In rendering divergent passions that she can then move toward, Lila poses a means of altering the condition of a woman’s body. For Ferrante’s girls and women, oppression has proven an embodied process, and its undoing must unfold in similar terms: symptoms of broadening and flattening, of opacity and hollowing, must be answered by “an emotional tendency of the whole body, an expansion and an inflorescence on and around it.”

Can we extract something from this model of acting from desire rather than duty in sustaining resistance, in maintaining and nurturing the desire to stay awake, knowing the hurt wakefulness entails?
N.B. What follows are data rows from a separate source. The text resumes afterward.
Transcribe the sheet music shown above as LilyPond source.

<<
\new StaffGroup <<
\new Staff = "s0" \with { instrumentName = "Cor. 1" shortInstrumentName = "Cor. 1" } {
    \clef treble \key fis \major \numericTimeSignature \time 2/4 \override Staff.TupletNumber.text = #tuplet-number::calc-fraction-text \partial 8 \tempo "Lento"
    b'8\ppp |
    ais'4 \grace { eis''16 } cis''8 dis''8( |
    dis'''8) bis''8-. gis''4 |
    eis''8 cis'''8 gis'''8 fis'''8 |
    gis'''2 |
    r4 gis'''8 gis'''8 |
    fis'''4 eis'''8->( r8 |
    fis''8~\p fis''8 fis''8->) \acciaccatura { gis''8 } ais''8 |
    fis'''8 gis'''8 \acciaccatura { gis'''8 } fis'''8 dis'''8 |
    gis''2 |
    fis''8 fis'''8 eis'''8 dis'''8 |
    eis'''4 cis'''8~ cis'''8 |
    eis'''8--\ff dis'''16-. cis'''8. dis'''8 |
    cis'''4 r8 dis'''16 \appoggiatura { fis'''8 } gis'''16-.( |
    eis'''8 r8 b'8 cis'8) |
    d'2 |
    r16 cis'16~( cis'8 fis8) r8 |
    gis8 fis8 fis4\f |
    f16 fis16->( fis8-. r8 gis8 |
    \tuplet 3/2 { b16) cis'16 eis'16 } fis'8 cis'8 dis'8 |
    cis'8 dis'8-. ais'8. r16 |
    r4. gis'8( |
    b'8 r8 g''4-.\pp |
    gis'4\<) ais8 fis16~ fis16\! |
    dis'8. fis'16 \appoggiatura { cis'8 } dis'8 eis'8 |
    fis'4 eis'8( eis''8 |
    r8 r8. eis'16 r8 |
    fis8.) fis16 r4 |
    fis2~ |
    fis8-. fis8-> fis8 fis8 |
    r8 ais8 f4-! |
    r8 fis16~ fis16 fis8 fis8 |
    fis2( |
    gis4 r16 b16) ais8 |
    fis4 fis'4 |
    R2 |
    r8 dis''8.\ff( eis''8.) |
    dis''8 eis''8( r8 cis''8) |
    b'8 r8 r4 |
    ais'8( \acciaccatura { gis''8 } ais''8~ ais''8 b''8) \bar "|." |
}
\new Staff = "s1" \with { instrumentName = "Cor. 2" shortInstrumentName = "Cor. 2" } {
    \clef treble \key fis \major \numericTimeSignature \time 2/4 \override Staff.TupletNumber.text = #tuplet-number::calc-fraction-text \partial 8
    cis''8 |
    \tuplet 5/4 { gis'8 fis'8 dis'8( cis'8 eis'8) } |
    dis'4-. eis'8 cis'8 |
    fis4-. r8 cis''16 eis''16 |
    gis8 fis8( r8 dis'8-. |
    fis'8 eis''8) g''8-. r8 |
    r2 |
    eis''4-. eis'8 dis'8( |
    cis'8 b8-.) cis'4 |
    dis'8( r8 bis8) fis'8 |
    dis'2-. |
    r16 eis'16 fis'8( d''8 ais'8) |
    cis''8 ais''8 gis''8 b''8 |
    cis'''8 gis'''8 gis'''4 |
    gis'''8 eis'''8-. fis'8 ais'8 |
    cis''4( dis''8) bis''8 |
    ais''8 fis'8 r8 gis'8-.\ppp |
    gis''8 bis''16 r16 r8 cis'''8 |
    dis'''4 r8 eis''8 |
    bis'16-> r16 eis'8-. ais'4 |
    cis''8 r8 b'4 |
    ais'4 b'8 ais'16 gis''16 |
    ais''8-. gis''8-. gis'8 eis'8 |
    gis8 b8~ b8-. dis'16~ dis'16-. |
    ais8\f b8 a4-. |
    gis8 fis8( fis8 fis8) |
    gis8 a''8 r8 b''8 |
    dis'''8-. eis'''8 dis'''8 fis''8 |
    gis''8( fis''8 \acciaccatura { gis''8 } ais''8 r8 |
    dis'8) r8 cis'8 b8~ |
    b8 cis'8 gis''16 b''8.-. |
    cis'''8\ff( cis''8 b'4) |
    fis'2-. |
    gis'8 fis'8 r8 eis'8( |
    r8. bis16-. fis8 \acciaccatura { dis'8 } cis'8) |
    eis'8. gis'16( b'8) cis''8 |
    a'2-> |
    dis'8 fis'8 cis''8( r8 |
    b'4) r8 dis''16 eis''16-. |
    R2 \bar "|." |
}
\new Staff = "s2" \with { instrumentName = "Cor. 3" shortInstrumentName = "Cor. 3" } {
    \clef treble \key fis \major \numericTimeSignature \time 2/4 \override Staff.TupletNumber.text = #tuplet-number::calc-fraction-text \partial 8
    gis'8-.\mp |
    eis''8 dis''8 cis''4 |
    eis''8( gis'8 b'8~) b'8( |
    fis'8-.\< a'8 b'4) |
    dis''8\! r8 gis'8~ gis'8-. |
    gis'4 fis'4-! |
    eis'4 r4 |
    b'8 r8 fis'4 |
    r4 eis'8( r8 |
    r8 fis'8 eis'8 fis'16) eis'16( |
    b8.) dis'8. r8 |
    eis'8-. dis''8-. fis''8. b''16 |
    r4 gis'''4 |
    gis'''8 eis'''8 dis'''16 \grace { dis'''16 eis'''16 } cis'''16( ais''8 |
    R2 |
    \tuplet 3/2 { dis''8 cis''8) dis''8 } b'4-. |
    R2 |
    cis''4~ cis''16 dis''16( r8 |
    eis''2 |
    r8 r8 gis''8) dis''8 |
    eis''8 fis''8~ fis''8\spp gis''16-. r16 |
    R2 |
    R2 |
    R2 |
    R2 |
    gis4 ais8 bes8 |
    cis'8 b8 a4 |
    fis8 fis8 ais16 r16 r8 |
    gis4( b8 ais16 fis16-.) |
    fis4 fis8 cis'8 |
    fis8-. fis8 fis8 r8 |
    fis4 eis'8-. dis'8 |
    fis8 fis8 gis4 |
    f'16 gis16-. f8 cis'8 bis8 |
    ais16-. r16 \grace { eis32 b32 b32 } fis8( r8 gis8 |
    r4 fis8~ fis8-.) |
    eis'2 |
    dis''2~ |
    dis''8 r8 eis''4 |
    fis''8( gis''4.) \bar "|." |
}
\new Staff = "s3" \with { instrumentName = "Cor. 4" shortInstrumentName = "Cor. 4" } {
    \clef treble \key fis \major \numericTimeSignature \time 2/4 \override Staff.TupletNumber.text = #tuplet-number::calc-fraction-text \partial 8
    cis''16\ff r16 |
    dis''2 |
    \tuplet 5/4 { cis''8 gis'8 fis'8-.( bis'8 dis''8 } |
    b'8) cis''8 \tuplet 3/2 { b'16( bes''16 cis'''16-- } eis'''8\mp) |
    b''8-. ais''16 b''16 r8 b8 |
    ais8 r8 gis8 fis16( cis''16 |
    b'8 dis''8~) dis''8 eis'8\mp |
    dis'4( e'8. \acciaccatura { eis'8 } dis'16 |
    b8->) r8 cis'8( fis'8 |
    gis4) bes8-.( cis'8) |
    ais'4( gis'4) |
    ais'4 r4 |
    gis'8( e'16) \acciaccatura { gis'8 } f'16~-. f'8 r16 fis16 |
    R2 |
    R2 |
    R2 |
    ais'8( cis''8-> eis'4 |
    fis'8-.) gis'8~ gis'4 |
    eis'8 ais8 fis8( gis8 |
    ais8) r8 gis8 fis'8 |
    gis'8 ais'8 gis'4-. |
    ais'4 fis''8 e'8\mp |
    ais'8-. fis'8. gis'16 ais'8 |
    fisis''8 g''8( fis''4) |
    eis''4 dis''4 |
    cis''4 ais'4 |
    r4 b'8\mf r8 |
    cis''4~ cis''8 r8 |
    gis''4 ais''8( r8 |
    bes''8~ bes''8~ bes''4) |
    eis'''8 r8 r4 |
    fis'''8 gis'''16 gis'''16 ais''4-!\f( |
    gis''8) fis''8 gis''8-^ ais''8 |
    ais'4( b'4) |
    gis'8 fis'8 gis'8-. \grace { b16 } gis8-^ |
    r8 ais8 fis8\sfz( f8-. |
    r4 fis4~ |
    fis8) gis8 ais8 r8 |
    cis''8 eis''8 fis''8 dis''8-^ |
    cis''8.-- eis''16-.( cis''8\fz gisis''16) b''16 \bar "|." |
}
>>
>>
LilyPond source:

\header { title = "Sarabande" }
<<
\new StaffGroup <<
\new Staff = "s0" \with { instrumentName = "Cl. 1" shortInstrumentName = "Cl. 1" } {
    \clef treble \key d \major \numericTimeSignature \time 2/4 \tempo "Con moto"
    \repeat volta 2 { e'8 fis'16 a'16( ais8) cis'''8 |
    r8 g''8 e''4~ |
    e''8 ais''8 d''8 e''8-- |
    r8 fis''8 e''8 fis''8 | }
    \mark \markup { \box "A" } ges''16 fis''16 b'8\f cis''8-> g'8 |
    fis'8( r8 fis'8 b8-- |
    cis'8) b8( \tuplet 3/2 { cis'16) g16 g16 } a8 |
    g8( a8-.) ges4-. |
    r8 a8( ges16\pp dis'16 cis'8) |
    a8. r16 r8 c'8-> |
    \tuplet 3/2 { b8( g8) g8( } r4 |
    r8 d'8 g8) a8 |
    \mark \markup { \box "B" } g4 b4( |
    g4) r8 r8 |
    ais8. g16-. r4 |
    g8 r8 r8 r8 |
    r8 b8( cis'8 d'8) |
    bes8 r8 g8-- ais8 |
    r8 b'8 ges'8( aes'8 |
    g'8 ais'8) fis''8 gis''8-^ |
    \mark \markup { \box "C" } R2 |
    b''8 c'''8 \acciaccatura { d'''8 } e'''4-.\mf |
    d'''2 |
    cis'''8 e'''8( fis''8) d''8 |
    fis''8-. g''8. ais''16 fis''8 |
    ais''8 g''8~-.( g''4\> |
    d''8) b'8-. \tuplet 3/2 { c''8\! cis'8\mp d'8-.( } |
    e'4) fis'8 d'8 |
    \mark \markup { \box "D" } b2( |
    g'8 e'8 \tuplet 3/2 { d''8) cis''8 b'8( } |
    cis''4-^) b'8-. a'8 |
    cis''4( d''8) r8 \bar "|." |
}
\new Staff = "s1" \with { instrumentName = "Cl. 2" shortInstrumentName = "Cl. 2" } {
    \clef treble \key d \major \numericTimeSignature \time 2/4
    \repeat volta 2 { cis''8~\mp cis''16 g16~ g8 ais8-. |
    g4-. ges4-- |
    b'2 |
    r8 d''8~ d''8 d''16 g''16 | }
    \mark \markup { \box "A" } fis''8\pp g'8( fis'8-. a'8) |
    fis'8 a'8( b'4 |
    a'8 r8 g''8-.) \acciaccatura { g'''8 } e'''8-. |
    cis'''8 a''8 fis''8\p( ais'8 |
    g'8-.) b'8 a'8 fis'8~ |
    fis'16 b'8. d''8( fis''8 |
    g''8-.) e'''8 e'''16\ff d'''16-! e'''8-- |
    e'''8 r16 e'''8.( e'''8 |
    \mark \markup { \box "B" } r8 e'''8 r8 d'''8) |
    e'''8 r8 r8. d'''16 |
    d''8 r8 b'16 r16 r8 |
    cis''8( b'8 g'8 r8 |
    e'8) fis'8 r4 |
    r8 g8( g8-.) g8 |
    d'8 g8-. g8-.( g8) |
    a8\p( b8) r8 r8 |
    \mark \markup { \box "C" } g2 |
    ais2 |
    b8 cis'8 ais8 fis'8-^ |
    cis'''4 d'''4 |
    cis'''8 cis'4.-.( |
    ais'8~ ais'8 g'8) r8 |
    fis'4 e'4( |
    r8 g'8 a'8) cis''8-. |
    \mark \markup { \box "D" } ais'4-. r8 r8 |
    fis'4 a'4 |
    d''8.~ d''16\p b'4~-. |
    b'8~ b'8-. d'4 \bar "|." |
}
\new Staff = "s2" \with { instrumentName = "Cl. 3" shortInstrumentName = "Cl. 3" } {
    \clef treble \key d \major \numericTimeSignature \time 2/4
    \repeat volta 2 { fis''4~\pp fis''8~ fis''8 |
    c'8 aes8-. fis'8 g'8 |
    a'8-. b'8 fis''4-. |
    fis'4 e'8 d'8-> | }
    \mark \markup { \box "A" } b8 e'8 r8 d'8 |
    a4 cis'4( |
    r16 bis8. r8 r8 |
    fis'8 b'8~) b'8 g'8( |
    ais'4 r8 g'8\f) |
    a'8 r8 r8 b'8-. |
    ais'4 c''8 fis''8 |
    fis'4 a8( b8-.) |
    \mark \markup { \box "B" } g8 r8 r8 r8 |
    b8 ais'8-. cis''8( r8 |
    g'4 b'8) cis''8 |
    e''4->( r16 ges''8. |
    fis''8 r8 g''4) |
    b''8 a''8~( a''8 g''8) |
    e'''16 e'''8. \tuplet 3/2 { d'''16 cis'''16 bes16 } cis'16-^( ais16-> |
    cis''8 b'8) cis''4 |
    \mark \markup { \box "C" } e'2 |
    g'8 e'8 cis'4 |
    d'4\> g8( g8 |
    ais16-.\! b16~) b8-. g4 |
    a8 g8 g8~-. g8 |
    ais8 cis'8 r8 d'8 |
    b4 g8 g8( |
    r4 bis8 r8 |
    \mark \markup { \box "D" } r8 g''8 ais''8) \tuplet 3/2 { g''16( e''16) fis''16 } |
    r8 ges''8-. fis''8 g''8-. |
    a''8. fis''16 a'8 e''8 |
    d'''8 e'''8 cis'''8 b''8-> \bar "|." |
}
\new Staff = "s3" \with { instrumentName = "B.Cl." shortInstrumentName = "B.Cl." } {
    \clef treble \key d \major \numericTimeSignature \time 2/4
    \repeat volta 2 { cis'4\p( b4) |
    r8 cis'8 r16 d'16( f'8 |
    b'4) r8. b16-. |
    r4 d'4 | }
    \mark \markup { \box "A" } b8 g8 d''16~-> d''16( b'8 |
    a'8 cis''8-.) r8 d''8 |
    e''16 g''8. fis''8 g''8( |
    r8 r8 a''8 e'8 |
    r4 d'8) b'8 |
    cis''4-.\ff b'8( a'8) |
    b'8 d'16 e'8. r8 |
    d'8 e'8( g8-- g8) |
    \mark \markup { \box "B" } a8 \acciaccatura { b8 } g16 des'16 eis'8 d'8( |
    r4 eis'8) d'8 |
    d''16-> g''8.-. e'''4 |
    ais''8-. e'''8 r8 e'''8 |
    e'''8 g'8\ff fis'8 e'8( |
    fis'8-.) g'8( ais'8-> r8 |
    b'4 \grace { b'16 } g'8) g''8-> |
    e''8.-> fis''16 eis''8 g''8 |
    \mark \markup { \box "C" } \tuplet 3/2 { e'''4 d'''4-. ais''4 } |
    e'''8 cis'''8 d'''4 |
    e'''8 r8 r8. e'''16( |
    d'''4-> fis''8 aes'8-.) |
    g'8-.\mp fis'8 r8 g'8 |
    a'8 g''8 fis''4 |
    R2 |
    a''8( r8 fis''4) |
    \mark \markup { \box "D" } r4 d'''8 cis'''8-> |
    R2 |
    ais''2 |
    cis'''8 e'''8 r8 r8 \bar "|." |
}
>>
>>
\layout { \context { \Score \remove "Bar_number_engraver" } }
Can we utilize this sense of “a swelling wave all over” in which “every sense is affectionately active” as a place to work from, and what would such a state mean for activism? I like to think it means the body is replenished even as it endures, and that while it allows you to maintain something resembling resilience, it also allows you remember you are alive, and that some temporarily hidden part of you is flourishing.